- EXERCISE INSTRUCTIONS -
Lines with the word "would" in them are the ones to copy from the records.

- GIVEN ENTRIES -

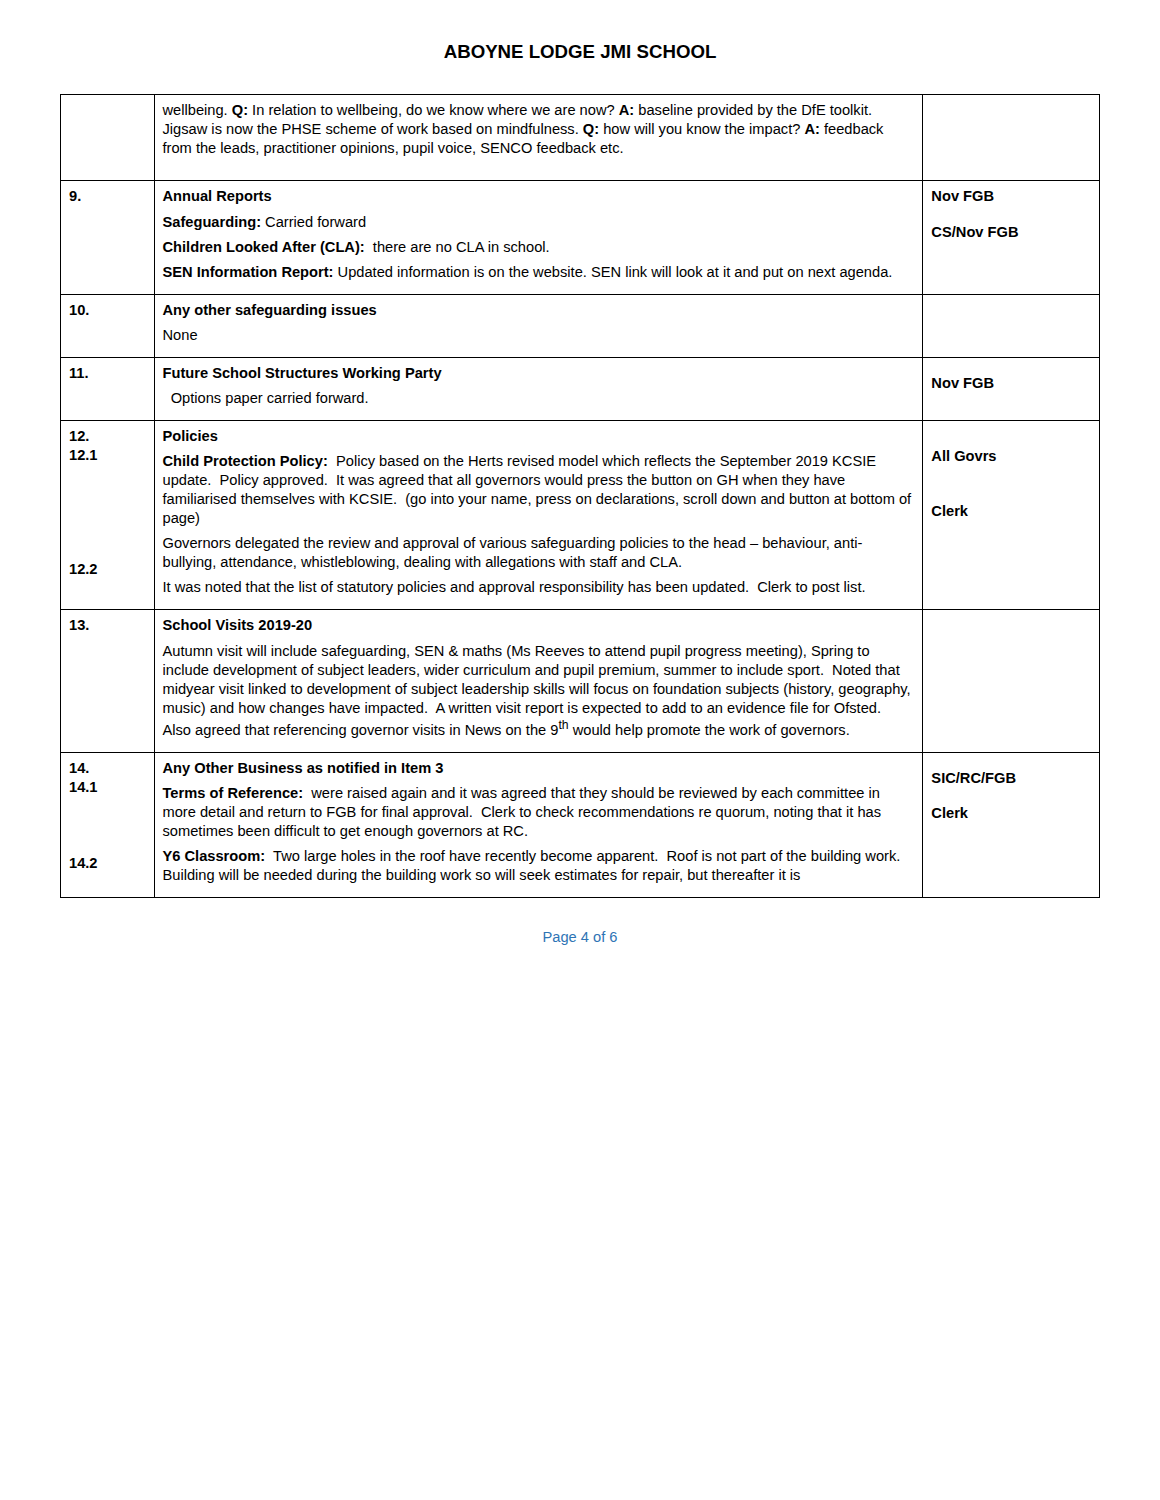ABOYNE LODGE JMI SCHOOL
| | wellbeing. Q: In relation to wellbeing, do we know where we are now? A: baseline provided by the DfE toolkit. Jigsaw is now the PHSE scheme of work based on mindfulness. Q: how will you know the impact? A: feedback from the leads, practitioner opinions, pupil voice, SENCO feedback etc. | |
| 9. | Annual Reports Safeguarding: Carried forward Children Looked After (CLA): there are no CLA in school. SEN Information Report: Updated information is on the website. SEN link will look at it and put on next agenda. | Nov FGB CS/Nov FGB |
| 10. | Any other safeguarding issues None | |
| 11. | Future School Structures Working Party Options paper carried forward. | Nov FGB |
| 12. 12.1 12.2 | Policies Child Protection Policy: Policy based on the Herts revised model which reflects the September 2019 KCSIE update. Policy approved. It was agreed that all governors would press the button on GH when they have familiarised themselves with KCSIE. (go into your name, press on declarations, scroll down and button at bottom of page) Governors delegated the review and approval of various safeguarding policies to the head – behaviour, anti-bullying, attendance, whistleblowing, dealing with allegations with staff and CLA. It was noted that the list of statutory policies and approval responsibility has been updated. Clerk to post list. | All Govrs Clerk |
| 13. | School Visits 2019-20 Autumn visit will include safeguarding, SEN & maths (Ms Reeves to attend pupil progress meeting), Spring to include development of subject leaders, wider curriculum and pupil premium, summer to include sport. Noted that midyear visit linked to development of subject leadership skills will focus on foundation subjects (history, geography, music) and how changes have impacted. A written visit report is expected to add to an evidence file for Ofsted. Also agreed that referencing governor visits in News on the 9 th would help promote the work of governors. | |
| 14. 14.1 14.2 | Any Other Business as notified in Item 3 Terms of Reference: were raised again and it was agreed that they should be reviewed by each committee in more detail and return to FGB for final approval. Clerk to check recommendations re quorum, noting that it has sometimes been difficult to get enough governors at RC. Y6 Classroom: Two large holes in the roof have recently become apparent. Roof is not part of the building work. Building will be needed during the building work so will seek estimates for repair, but thereafter it is | SIC/RC/FGB Clerk |
Page 4 of 6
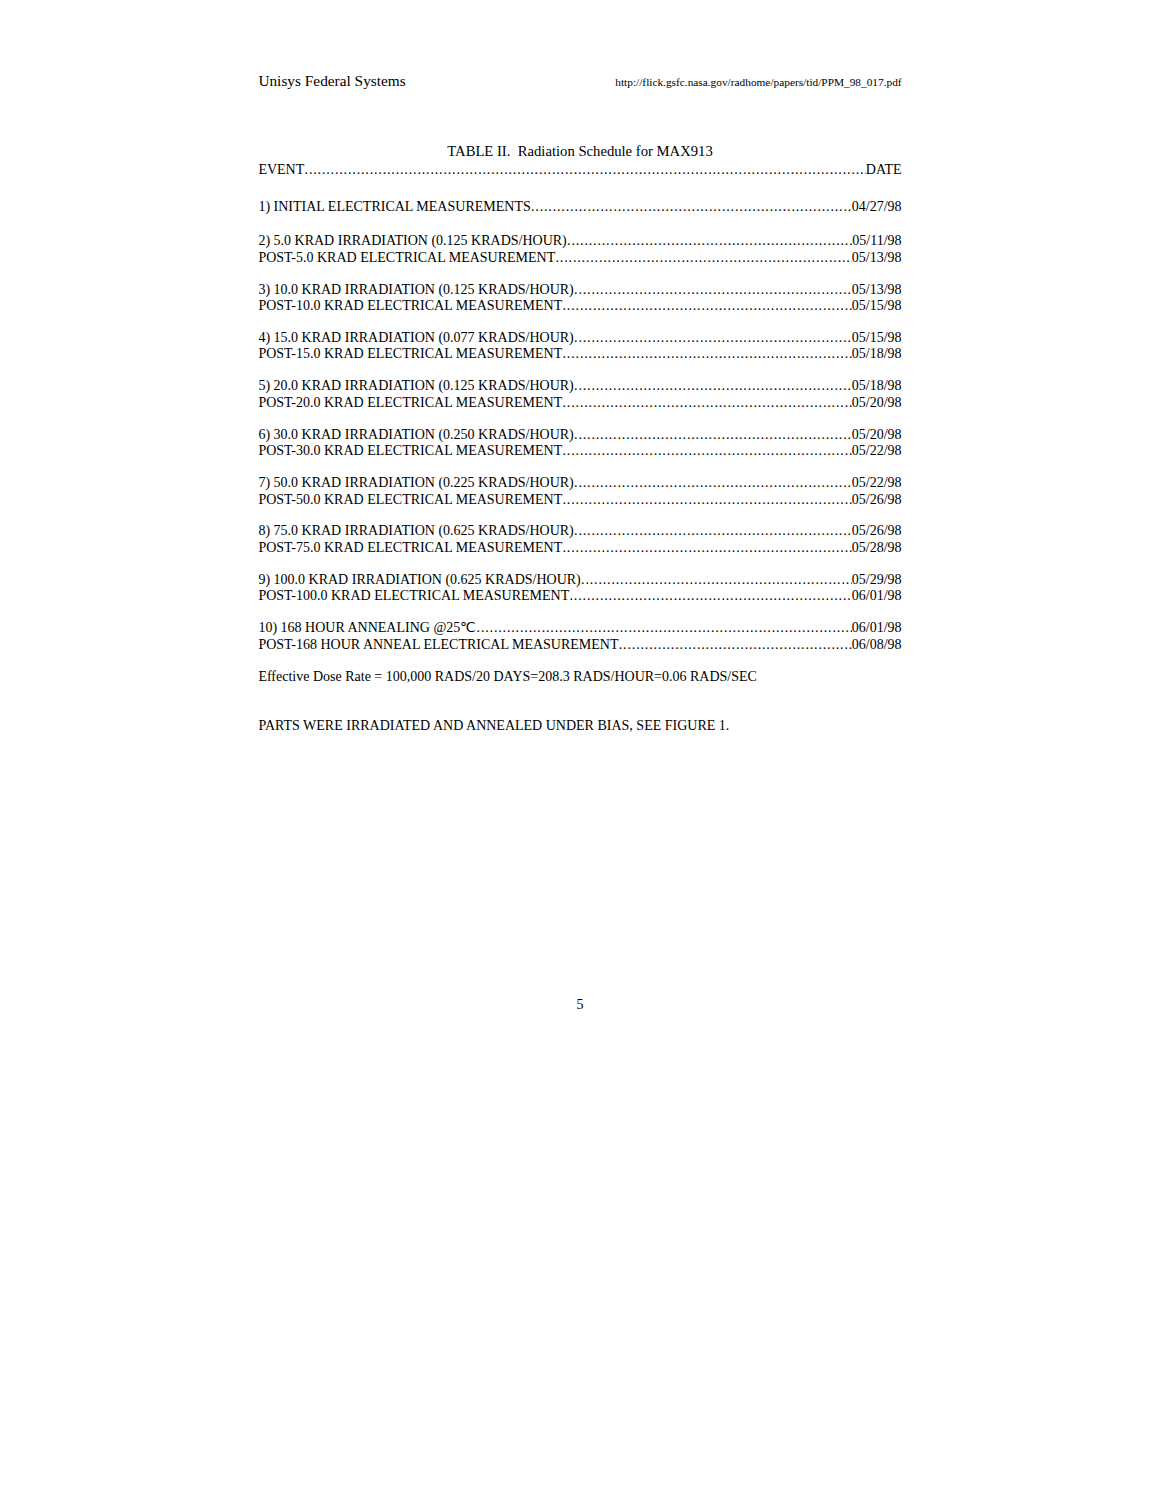Unisys Federal Systems
http://flick.gsfc.nasa.gov/radhome/papers/tid/PPM_98_017.pdf
TABLE II. Radiation Schedule for MAX913
EVENT .................................................................................................................................................................. DATE
1) INITIAL ELECTRICAL MEASUREMENTS .......................................................................................... 04/27/98
2) 5.0 KRAD IRRADIATION (0.125 KRADS/HOUR) ............................................................................... 05/11/98
POST-5.0 KRAD ELECTRICAL MEASUREMENT ................................................................................... 05/13/98
3) 10.0 KRAD IRRADIATION (0.125 KRADS/HOUR) ............................................................................. 05/13/98
POST-10.0 KRAD ELECTRICAL MEASUREMENT ................................................................................. 05/15/98
4) 15.0 KRAD IRRADIATION (0.077 KRADS/HOUR) ............................................................................. 05/15/98
POST-15.0 KRAD ELECTRICAL MEASUREMENT ................................................................................. 05/18/98
5) 20.0 KRAD IRRADIATION (0.125 KRADS/HOUR) ............................................................................. 05/18/98
POST-20.0 KRAD ELECTRICAL MEASUREMENT ................................................................................. 05/20/98
6) 30.0 KRAD IRRADIATION (0.250 KRADS/HOUR) ............................................................................. 05/20/98
POST-30.0 KRAD ELECTRICAL MEASUREMENT ................................................................................. 05/22/98
7) 50.0 KRAD IRRADIATION (0.225 KRADS/HOUR) ............................................................................. 05/22/98
POST-50.0 KRAD ELECTRICAL MEASUREMENT ................................................................................. 05/26/98
8) 75.0 KRAD IRRADIATION (0.625 KRADS/HOUR) ............................................................................. 05/26/98
POST-75.0 KRAD ELECTRICAL MEASUREMENT ................................................................................. 05/28/98
9) 100.0 KRAD IRRADIATION (0.625 KRADS/HOUR) ........................................................................... 05/29/98
POST-100.0 KRAD ELECTRICAL MEASUREMENT ............................................................................... 06/01/98
10) 168 HOUR ANNEALING @25℃ ......................................................................................................... 06/01/98
POST-168 HOUR ANNEAL ELECTRICAL MEASUREMENT ................................................................. 06/08/98
Effective Dose Rate = 100,000 RADS/20 DAYS=208.3 RADS/HOUR=0.06 RADS/SEC
PARTS WERE IRRADIATED AND ANNEALED UNDER BIAS, SEE FIGURE 1.
5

- SOLVED EXERCISE -
| 12. 12.1 12.2 | Policies Child Protection Policy: Policy based on the Herts revised model which reflects the September 2019 KCSIE update. Policy approved. It was agreed that all governors would press the button on GH when they have familiarised themselves with KCSIE. (go into your name, press on declarations, scroll down and button at bottom of page) Governors delegated the review and approval of various safeguarding policies to the head – behaviour, anti-bullying, attendance, whistleblowing, dealing with allegations with staff and CLA. It was noted that the list of statutory policies and approval responsibility has been updated. Clerk to post list. | All Govrs Clerk |
| 13. | School Visits 2019-20 Autumn visit will include safeguarding, SEN & maths (Ms Reeves to attend pupil progress meeting), Spring to include development of subject leaders, wider curriculum and pupil premium, summer to include sport. Noted that midyear visit linked to development of subject leadership skills will focus on foundation subjects (history, geography, music) and how changes have impacted. A written visit report is expected to add to an evidence file for Ofsted. Also agreed that referencing governor visits in News on the 9 th would help promote the work of governors. | |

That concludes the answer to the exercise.